Even under a true gold standard, where no central bank exists, paper dollars do exist, as do checking accounts, savings accounts, et al.The process would work much like it does today with the exception that a paper dollar would be in the form of a receipt on gold.Private banks would hold your gold (some percentage of it) on reserve at the bank while issing you a deposit or savings account with the right to draw on the account in question.But I'm digressing --i don't have time to outline the true classical gold standard.This book espouses no such thing as the classical gold standard ---it pushes a psuedo gold standard which I describe below:
It is a gold peg.Peg the dollar at a certain value of gold --say the current price of $660 per ounce.Currently the FED is responsible for setting interest rates, the discount rate directly and the FED funds rate indirectly through money supply adjustments.The authors of this book want the market to set the rate of interest, and the FED to be replaced with a currency board which has only one directive ---adjust the money supply in order to keep a constant value of dollar/gold ---at our $660 target.Interest rates would then be set by the market and money supply would be set by gold itself ---a much more stable form of money.This would be a pseudo gold standard ----as long as the market is open and free for gold exchange internationally, then there would be an automatical gold convertability for all people.The government would need to hold $0 gold because people could simply go out and convert their dollars into gold on the open market ---if they did on balance, the currency board would then need to decrease the supply of money in circulation in order to keep the peg (assuming all else stayed constant).If the USA went first, then all countries would follow ---this would create a one world currency, gold with dollar/yen/pound/euro simply representing different quantities of the same currency, as pennies, quarters, dimes, dollars, represent different quantities of the same currency now, the US dollar.This would provide automatic adjustment to imbalances of trade ---long discussion here.

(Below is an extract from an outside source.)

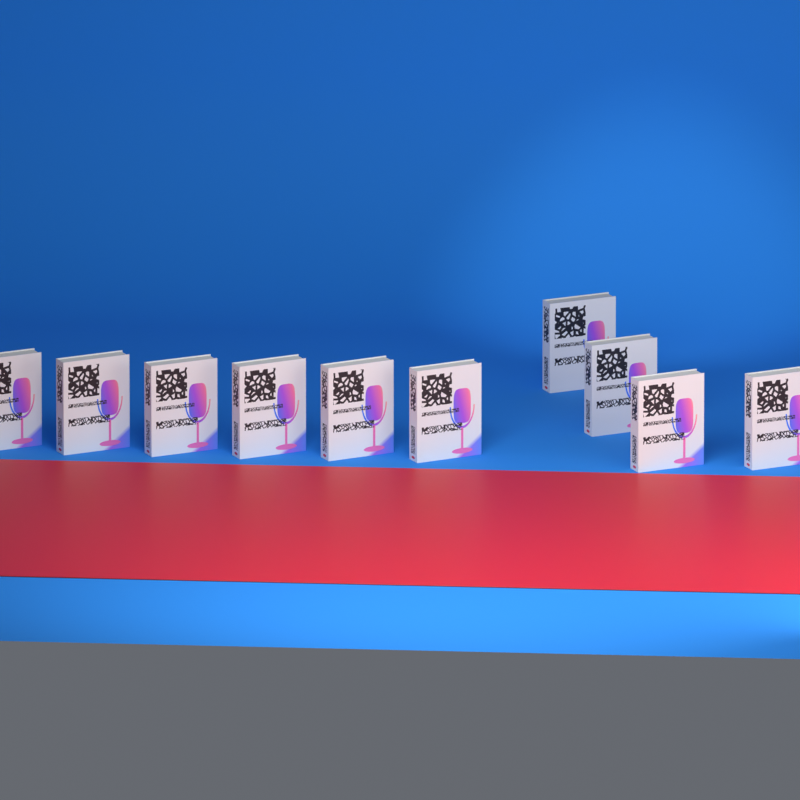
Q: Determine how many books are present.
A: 10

I recommend this book because of the history aspect and the understanding of gold/monetary issues.These authors understand the classical economist theories very thoroughly --with one great misunderstanding.This is the only downfall in the book ---they don't quite understand how inflation of the money supply creates bubbles or misallocated resources.Thus, they don't understand the boom/bust process as outlined by the Austrian school very well.They correctly understand taxes but do not have the same understanding with government spending.They understand free trade.
I would give this book a 5 out of 5 even though there is a big mistake of not understanding other causes of the business cycle --namely the boom bust cycle brought on by monetary inflation and misallocations of capital.